» REQUEST 1
According to the case summary, how many paying subscribers did the defendant have in Pennsylvania?

Factual Background[]

Defendant Zippo Dot Com, a California corporation, operated a website and an Internet news service. Zippo Dot Com had obtained the exclusive rights to use the domain names, and on the Internet. Plaintiff, a well known tobacco lighter manufacturer, filed suit in Pennsylvania alleging trademark dilution, trademark infringement and false designation of origin under the Lanham Act. Defendant moved to dismiss for lack of personal jurisdiction.

Trial Court Proceedings[]

The court denied the motion, reasoning that although defendant's contacts with Pennsylvania occurred almost exclusively over the Internet, defendant had 3,000 paying subscribers in that state and had entered into agreements with seven Internet service providers in Pennsylvania to permit their subscribers access to defendants' news service. These contacts, the court concluded, were sufficient to pass the "purposeful availment" prong of the test, as the defendant freely chose to sell its services to Pennsylvania residents.


The opinion established a three prong test for determining whether a court has jurisdiction over a website. Under this test, websites are divided into three categories:

  1. Commercial websites which do a substantial volume of business over the Internet, and through which customers in any location can immediately engage in business with the website owner, definitely provide a basis for jurisdiction.[1]
  2. Passive websites, which merely provide information, will almost never provide sufficient minimum contacts for jurisdiction. Such a website will only provide a basis for jurisdiction if there is an intentional tort such as defamation on the website, and if it is directed at the jurisdiction in question.[2]
  3. Interactive websites, which permit the exchange of information between the website owner and visitors, may be subject to jurisdiction, depending on the website's level of interactivity and commerciality, and the amount of contacts which the website owner has developed with the forum due to the availability of the website within the jurisdiction.[3]


  1. At one end of the spectrum are situations where a defendant clearly does business over the Internet. If the defendant enters into contracts with residents of a foreign jurisdiction that involve the knowing and repeated transmission of computer files over the Internet, personal jurisdiction is proper.

    Id. at 1124.

  2. At the opposite end are situations where a defendant has simply posted information on an Internet Web site which is accessible to users in foreign jurisdictions. A passive Web site that does little more than make information available to those who are interested in it is not grounds for the exercise [of] personal jurisdiction.


  3. The middle ground is occupied by interactive Web sites where a user can exchange information with the host computer. In these cases, the exercise of jurisdiction is determined by examining the level of interactivity and commercial nature of the exchange of information that occurs on the Web site.

» EXERCISE DATA
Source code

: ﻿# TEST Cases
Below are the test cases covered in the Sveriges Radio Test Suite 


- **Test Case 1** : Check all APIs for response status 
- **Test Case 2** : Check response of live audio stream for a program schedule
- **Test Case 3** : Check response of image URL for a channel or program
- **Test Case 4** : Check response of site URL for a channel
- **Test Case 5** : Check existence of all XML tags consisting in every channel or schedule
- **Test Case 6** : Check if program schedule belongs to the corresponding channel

» REQUEST 2
State how many lines of the listing contain the string "response", with case counting. Reply with the number only.

» OUTPUT 1
3,000

» OUTPUT 2
4